The Democrat Party also rejected fresh calls to sack the foreign minister over his own links to the week-long blockade of the airports in November to December, which caused major damage to the economy.

The appointment of the three members of the People's Alliance for Democracy (PAD) is a new blow to supporters of ousted former premier Thaksin Shinawatra, whose allies were driven from government partly as a result of the siege.

Suthep Thaugsuban, deputy prime minister and Democrat party secretary general, said the three advisers were "not core leaders but merely joined the PAD to carry out their political movement."

Local press reported that the PAD leaders would be endorsed in a Cabinet meeting on Tuesday.

Samran Rodpetch was expected to be named as secretary to the Science and Technology minister, while Prapanth Koonmee and Phichet Pattanachot would be advisers to the deputy commerce minister and public health minister.

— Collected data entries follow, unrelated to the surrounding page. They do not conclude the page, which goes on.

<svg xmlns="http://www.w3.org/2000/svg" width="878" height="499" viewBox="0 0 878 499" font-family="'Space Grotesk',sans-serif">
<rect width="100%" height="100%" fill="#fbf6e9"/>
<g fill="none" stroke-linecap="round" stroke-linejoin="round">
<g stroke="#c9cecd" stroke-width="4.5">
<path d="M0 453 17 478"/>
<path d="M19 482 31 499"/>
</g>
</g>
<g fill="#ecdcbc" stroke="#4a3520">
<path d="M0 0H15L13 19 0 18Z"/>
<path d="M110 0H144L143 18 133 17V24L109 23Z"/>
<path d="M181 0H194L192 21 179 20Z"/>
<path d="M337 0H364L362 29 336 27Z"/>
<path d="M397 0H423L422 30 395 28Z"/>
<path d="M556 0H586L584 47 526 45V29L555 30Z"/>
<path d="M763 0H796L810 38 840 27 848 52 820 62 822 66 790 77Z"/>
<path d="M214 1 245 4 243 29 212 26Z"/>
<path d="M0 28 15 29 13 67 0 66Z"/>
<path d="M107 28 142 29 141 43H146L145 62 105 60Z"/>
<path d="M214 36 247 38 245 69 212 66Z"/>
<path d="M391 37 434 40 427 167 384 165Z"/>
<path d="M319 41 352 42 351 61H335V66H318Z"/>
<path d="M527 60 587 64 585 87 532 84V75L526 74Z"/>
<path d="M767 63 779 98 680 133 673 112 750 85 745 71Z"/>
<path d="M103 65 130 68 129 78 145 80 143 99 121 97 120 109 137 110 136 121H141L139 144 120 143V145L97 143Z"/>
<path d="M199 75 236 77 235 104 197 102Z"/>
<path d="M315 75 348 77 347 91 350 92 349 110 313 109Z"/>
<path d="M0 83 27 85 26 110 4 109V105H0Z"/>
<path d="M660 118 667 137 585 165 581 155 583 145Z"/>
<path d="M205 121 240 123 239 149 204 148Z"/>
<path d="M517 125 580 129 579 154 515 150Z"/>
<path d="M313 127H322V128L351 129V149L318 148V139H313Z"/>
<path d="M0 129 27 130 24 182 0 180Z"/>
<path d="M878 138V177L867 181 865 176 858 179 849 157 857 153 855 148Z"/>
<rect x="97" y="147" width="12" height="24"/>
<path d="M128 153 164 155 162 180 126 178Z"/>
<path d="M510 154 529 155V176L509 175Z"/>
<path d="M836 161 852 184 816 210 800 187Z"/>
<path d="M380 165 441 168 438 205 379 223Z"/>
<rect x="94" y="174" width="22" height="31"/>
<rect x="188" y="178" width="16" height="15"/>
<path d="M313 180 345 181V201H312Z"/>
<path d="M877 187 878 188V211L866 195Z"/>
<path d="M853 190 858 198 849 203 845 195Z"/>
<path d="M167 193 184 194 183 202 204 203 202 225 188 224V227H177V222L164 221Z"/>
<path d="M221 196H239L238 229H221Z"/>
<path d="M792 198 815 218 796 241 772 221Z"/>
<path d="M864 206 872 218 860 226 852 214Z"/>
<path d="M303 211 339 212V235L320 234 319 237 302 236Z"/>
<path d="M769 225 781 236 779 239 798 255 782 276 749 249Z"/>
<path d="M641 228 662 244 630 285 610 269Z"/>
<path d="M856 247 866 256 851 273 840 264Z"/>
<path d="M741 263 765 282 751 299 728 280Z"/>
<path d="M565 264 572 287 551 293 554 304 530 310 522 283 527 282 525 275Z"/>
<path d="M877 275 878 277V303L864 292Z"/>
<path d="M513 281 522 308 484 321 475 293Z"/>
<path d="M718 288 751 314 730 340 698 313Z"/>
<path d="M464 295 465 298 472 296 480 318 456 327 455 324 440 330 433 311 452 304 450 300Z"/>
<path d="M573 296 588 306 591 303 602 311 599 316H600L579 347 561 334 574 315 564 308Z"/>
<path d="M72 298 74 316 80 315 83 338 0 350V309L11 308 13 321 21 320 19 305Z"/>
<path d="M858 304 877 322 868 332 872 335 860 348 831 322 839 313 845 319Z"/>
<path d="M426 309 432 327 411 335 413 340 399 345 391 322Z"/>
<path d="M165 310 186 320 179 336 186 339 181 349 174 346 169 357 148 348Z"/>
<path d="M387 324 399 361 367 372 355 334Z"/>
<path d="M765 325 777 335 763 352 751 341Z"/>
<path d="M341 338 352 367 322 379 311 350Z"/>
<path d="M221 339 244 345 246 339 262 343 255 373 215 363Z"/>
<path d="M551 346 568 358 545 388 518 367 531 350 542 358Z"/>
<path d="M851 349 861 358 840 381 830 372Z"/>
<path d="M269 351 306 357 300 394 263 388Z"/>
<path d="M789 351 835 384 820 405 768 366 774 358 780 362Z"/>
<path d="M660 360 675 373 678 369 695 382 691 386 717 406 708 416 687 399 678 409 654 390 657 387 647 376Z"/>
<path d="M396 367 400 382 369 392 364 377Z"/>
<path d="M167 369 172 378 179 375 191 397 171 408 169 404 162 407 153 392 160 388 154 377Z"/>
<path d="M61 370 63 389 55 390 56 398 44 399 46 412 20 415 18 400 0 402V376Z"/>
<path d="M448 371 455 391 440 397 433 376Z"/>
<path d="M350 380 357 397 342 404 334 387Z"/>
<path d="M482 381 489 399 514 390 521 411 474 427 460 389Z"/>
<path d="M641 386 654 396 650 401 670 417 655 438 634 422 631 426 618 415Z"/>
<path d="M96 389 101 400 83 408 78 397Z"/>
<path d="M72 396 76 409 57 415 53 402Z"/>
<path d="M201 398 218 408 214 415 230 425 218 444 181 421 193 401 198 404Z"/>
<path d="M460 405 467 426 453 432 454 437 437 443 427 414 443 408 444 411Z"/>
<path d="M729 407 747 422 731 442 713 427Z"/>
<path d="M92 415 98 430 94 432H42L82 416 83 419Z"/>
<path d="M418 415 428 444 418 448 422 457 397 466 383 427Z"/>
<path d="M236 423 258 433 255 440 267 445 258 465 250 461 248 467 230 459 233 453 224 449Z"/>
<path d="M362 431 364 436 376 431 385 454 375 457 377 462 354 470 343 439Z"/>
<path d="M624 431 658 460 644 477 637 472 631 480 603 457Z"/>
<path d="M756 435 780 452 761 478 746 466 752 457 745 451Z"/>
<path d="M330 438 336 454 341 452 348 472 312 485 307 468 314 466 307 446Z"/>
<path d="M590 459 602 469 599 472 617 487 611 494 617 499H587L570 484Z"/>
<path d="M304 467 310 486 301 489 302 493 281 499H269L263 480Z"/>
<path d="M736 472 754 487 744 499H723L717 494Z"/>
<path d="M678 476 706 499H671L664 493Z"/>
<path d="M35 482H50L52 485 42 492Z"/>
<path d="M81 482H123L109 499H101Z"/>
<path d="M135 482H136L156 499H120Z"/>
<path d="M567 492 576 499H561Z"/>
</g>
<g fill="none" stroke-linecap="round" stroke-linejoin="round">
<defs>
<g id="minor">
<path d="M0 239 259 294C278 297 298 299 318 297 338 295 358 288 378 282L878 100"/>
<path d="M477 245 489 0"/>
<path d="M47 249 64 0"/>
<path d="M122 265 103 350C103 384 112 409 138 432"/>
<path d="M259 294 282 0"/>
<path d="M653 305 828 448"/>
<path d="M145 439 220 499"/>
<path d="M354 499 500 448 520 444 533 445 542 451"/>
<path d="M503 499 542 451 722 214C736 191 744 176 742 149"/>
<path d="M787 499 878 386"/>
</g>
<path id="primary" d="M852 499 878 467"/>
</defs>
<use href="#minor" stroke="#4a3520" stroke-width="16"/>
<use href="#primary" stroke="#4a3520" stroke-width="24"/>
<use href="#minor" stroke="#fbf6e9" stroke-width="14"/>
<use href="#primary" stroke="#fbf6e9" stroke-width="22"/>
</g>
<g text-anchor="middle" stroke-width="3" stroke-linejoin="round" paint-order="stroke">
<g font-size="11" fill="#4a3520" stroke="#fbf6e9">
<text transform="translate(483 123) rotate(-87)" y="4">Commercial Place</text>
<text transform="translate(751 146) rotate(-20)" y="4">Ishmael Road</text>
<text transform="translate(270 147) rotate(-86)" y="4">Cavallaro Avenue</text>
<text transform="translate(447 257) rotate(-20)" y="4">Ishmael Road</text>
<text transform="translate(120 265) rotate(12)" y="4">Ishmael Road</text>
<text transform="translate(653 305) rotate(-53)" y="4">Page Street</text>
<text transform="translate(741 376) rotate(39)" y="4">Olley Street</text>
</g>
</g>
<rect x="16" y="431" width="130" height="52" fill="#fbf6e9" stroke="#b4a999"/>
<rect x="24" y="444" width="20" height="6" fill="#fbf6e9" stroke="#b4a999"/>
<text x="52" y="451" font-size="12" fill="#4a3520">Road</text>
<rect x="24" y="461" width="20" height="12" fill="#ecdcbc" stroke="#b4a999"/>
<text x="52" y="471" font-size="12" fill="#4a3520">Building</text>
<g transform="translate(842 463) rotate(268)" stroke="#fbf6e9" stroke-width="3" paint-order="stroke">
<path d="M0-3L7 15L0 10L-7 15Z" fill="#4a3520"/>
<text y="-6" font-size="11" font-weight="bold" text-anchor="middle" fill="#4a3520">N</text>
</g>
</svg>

The royalist PAD occupied the airports at the peak of their protest movement against the previous, pro-Thaksin government, stranding hundreds of thousands of foreign travellers and costing the economy billions of dollars.

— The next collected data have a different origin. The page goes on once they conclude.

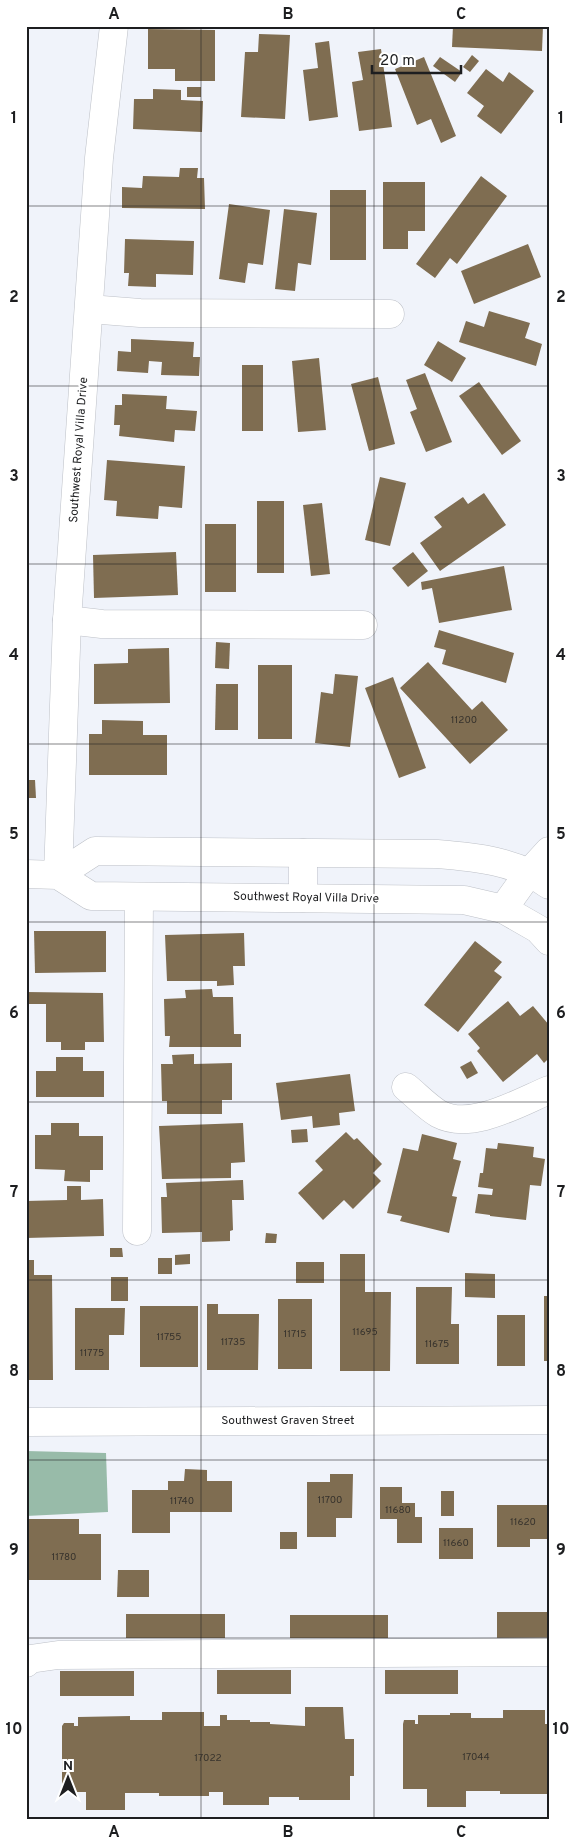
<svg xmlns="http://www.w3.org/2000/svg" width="575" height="1845" viewBox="0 0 575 1845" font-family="Overpass,sans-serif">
<rect width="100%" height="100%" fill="#f0f3fa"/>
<path fill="#98bba9" d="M26,1451L106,1453L108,1512L26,1516Z"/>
<g fill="#7f6d51">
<path d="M453,26H543L542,51L452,47Z"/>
<path d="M148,29L215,30V81H175V69H148Z"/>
<path d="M259,34L290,35L285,119L241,117L245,52H258Z"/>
<path d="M329,41L338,117L309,121L303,70L318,68L315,43Z"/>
<path d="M381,49L392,127L359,131L352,82L363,80L358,52Z"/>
<path d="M472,55L479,61L470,72L463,67Z"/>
<path d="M424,57L456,136L441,143L431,119L417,125L395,69Z"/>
<path d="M440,57L462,72L455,82L433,66Z"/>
<path d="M486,69L503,82L509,72L534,91L501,134L477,116L484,106L467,93Z"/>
<rect x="187" y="87" width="14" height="10"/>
<path d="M153,89L181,90V100L203,101L202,132L133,129L134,99H153Z"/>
<path d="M180,168H198L197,178H204L205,209L122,208V187L142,188L143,176L179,177Z"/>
<path d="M481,176L507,196L457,264L450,258L435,278L416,264Z"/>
<path d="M383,182H425V231H408V249H383Z"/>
<rect x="330" y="190" width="36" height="70"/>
<path d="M229,204L270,210L263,265L248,263L245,283L219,279Z"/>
<path d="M284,209L317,213L311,265L298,263L295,291L275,289Z"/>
<path d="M125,239L194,241L193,275L156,274V287L128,286L129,273H124Z"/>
<path d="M528,244L541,277L474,304L461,271Z"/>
<path d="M489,311L530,323L525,338L542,344L536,366L459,342L466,321L484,327Z"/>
<path d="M131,339L194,342L193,357H200L199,376L161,375L162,362L149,361L148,373L117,371L118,351L131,352Z"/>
<path d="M438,341L466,358L452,382L424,365Z"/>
<path d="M319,358L326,430L298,432L292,361Z"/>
<rect x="242" y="365" width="21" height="66"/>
<path d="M425,373L452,442L426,452L410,412L417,409L406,380Z"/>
<path d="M378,377L395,444L369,451L351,384Z"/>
<path d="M479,382L521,441L502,455L459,396Z"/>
<path d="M122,394L167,396L166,409L197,411L195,431L175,430L174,442L119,436L120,425H114L115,405H122Z"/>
<path d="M107,460L185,466L182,508L159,506L158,519L116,516L117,501L104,500Z"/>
<path d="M380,477L406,483L390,546L365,540Z"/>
<path d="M484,493L506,525L440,571L420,543L442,527L434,517L463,497L468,504Z"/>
<rect x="257" y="501" width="27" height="72"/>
<path d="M322,503L330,574L311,576L303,505Z"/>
<rect x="205" y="524" width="31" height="68"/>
<path d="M176,552L178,595L94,598L93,555Z"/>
<path d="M413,552L428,571L408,587L392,568Z"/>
<path d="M504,566L512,610L439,623L432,588L422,590L421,582Z"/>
<path d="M439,630L514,653L506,683L442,664L446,650L434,647Z"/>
<path d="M216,642L230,643L229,669L215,668Z"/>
<path d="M169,648L170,703L94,704V664L128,663V649Z"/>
<path d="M428,662L472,710L482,701L508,730L470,764L400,688Z"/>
<rect x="258" y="665" width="34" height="74"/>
<path d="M335,674L358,676L350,747L315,743L321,692L333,694Z"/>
<path d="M393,677L426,768L399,778L365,688Z"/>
<path d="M216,684H238V730H215Z"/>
<path d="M102,720L143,721V735H167V775H89V734H102Z"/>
<path d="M26,780H35L36,798H26Z"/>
<path d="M34,931H106V972L35,973Z"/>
<path d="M244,933L245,966H233L234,985L217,986V981H167L165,935Z"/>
<path d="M475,941L502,962L494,971L502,977L458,1032L424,1005Z"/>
<path d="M212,989L213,997H233L234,1034H241V1047H169L170,1036H165L164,999L186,998L185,990Z"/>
<path d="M26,992L103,993L104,1042H85V1050H61V1042H46V1004H26Z"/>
<path d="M508,1001L520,1016L533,1006L549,1025V1045L547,1046L549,1058L544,1063L537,1054L503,1082L477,1051L480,1048L468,1034Z"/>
<path d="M194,1054V1064L232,1063V1100H222V1114H167V1101H162L161,1064H173L172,1055Z"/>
<path d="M56,1057H83V1071H104V1097H36V1071H56Z"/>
<path d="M471,1061L478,1073L467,1079L460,1067Z"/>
<path d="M350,1074L355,1111L339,1113L340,1125L313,1128L312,1116L281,1120L276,1083Z"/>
<path d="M51,1123H79V1136H103V1170H90V1182L64,1181L65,1170L35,1169V1135H51Z"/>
<path d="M243,1123L245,1162L231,1163V1178L162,1179L159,1126Z"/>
<path d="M307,1129L308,1142L292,1143L291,1130Z"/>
<path d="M346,1132L354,1140L357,1138L382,1164L373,1173L381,1181L353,1209L344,1200L323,1220L298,1193L323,1170L315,1161Z"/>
<path d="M422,1134L457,1143L453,1159L461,1161L452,1196L457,1197L449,1233L400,1221L402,1216L387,1213L403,1148L418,1151Z"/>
<path d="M498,1143L534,1147L533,1157L545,1159L541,1186L530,1185L526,1220L490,1216V1215L475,1213L478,1194L492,1195L493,1189L478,1187L480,1173H483L486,1148L497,1149Z"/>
<path d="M243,1180L244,1200H232L233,1230L230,1231V1241L202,1242V1232L162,1233L161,1197H167L166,1183Z"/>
<path d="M67,1186H81V1200L103,1199L104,1236L26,1238V1201L67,1200Z"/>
<path d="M266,1233L277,1234L276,1243H265Z"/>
<path d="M110,1248H122L123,1257H110Z"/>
<path d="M190,1254V1264L175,1265V1255Z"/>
<path d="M340,1254H365V1292H391L390,1371H340Z"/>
<rect x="158" y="1258" width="14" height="16"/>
<path d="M26,1260H34V1275H52L53,1380H26Z"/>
<rect x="296" y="1262" width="28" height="21"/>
<path d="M465,1273L495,1274V1298L465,1297Z"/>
<rect x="111" y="1277" width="17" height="24"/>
<path d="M416,1287H452L451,1324H459V1364H416Z"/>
<rect x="544" y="1296" width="5" height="65"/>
<rect x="278" y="1299" width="34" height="70"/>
<path d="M207,1304H218V1314H259L258,1370H207Z"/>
<rect x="140" y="1306" width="58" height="61"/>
<path d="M75,1308H125L124,1335H109V1370H75Z"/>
<rect x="497" y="1315" width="28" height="51"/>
<path d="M185,1469L207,1470V1481H232V1512H170V1533H132V1490H168V1481H184Z"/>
<path d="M330,1474H353L352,1518H336V1537H307V1482H330Z"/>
<path d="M380,1487H402V1503H415V1517H422V1543H397V1519H380Z"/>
<rect x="441" y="1491" width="13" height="25"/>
<path d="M497,1505H549V1539H530V1547H497Z"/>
<path d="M26,1519H79V1534H101V1580H26Z"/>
<rect x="439" y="1528" width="34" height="31"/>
<rect x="280" y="1532" width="17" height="17"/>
<path d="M118,1570H149V1597H117Z"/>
<rect x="497" y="1612" width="52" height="26"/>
<rect x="126" y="1614" width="99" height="24"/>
<rect x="290" y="1615" width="98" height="23"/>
<rect x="217" y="1670" width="74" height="24"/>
<rect x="385" y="1670" width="73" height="24"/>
<rect x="60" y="1671" width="74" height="25"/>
<path d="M305,1707H343L345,1739H354V1776H350V1800H299V1797H269V1805H223V1792H209V1796H159V1793H125V1810H86V1792H62V1726L64,1723H74V1726H78V1717L130,1716V1720H162V1712H204V1726H220V1715H227V1720H250V1722H270V1724L305,1726Z"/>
<path d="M503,1710H545V1724H549V1794H500V1791H466V1807H427V1789H403V1724L404,1720H415V1724H418V1715H450V1713H471V1718H503Z"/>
</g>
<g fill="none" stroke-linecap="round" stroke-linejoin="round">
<defs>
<g id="minor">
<path d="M89,309L140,313L390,314"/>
<path d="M67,620L102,624L363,625"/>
<path d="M303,853V898"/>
<path d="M26,874L58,875L91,896L464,900L503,909L538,929L549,941"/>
<path d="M58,875L67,620L99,158L114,26"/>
<path d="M58,875L95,851L437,854C475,857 517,861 549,885"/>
<path d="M503,909L528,874L549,851"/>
<path d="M406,1087C416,1095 427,1107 439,1114C471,1131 518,1103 549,1090"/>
<path d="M137,1231L139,897"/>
<path d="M26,1422L549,1420"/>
<path d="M26,1663L30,1659L58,1655L549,1652"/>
</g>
</defs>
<use href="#minor" stroke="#bdc0c7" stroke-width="29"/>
<use href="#minor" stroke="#fff" stroke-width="28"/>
</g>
<path fill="none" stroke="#1d1e20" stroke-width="1" stroke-opacity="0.55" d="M201,26V1819M374,26V1819M26,206H549M26,386H549M26,564H549M26,744H549M26,922H549M26,1102H549M26,1280H549M26,1460H549M26,1638H549"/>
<g text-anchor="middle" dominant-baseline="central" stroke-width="4.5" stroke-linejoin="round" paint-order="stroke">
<g font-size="10" fill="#36322c">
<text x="464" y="720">11200</text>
<text x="365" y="1332">11695</text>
<text x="295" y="1334">11715</text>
<text x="169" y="1337">11755</text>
<text x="233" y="1342">11735</text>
<text x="437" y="1344">11675</text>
<text x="92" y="1353">11775</text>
<text x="330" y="1500">11700</text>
<text x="182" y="1501">11740</text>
<text x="398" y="1510">11680</text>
<text x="523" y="1522">11620</text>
<text x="456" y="1543">11660</text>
<text x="64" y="1557">11780</text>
<text x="476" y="1757">17044</text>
<text x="208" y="1758">17022</text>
</g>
<g font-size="12" fill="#1d1e20" stroke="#fff">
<text transform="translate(79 450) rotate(-86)">Southwest Royal Villa Drive</text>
<text transform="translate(306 898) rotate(1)">Southwest Royal Villa Drive</text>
<text x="288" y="1421">Southwest Graven Street</text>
</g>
</g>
<rect width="575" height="1845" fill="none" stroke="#ffffff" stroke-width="55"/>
<g transform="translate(68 1778)" stroke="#ffffff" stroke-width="4" paint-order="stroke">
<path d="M0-4L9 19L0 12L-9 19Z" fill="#1d1e20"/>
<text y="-8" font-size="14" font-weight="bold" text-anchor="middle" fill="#1d1e20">N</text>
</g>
<path d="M372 65v8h89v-8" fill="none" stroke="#1d1e20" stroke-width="2.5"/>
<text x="380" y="65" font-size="15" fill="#1d1e20" stroke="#ffffff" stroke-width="4" paint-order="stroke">20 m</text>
<rect x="28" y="28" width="520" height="1790" fill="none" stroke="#1d1e20" stroke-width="2"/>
<g font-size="16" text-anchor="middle" font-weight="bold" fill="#1d1e20">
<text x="114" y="19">A</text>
<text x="288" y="19">B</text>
<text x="461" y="19">C</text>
<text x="14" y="123">1</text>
<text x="561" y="123">1</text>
<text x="14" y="302">2</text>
<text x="561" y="302">2</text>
<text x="14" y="481">3</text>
<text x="561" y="481">3</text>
<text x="14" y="660">4</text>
<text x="561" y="660">4</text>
<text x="14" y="839">5</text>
<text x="561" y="839">5</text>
<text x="14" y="1018">6</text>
<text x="561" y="1018">6</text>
<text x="14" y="1197">7</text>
<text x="561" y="1197">7</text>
<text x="14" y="1376">8</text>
<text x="561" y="1376">8</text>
<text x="14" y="1555">9</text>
<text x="561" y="1555">9</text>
<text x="14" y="1734">10</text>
<text x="561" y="1734">10</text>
<text x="114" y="1837">A</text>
<text x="288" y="1837">B</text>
<text x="461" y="1837">C</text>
</g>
</svg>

They abandoned the siege after the Constitutional Court disbanded the former ruling People Power Party on December 2. Democrat Party leader Abhisit Vejjajiva won a parliamentary vote to become prime minister on December 15.

Thaksin supporters, known as "red shirts" because of their favoured attire, have since held several noisy protests focusing on the role of new foreign minister Kasit Priromya, who regularly delivered speeches at PAD rallies.

Suthep however dismissed threats from Thaksin loyalists to disrupt next month's Association of Southeast Asian Nations summit in Thailand if Kasit is not removed from the government.

"The red-shirt people allege that Kasit is a terrorist, but Kasit is a diplomat who can benefit our national interests," Suthep said.